▸ Source text:
Here, the lovely Harriet Green (Jessie Matthews) retired from the stage of Edwardian music halls because she is being blackmailed about the existence of her illegitimate daughter. She disappeared to South Africa. Many years later, she has died, and her daughter, called Harriet Hawkes, has come to London to go on the stage and in her mother's footsteps. Ideally in a less blackmailable way. But anyway, she gets caught up with Tommy Thompson (Barry MacKay), a promoter. Tommy decides that the best way to advance Harriet's career is for her to pretend that she's her own mother, returned to the stage and remarkably well preserved. Somehow, people start to believe that Tommy is her son. Oh, and the blackmailer? Her actual father, who knows that he had a daughter, not a son. (I believe this was George Treadwell, played by Hartley Power, because he's the man I can't place in the cast.) So not so able to avoid blackmail as all that.

▸ Set task:
Answer these questions from the plot summary above.
(a) Why did Harriet Green retire from the stage?
(b) Where did she go after retiring?
(c) What does Tommy Thompson decide Harriet Hawkes should pretend in order to advance her career?

▸ Given data:

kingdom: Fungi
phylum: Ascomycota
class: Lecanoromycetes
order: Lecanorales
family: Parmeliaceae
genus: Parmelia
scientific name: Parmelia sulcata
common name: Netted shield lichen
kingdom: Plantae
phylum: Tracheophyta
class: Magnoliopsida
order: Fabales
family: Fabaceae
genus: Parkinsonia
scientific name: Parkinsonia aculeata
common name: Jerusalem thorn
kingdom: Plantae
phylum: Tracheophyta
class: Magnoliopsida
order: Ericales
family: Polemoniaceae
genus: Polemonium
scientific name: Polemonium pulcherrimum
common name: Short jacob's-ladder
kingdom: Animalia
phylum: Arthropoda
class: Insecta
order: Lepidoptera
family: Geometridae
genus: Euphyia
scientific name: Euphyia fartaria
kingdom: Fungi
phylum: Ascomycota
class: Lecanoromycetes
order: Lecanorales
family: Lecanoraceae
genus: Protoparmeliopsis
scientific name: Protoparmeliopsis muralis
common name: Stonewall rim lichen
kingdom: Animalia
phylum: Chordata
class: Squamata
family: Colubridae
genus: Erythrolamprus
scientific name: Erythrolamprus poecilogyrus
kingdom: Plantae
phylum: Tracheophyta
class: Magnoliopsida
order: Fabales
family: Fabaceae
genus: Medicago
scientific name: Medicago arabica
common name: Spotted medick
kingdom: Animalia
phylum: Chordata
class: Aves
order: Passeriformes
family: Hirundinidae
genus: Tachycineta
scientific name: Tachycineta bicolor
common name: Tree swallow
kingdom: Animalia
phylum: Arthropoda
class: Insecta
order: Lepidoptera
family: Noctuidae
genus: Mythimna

▸ Exercise output:
(a) She was being blackmailed about the existence of her illegitimate daughter.
(b) South Africa.
(c) That she is her own mother, returned to the stage and remarkably well preserved.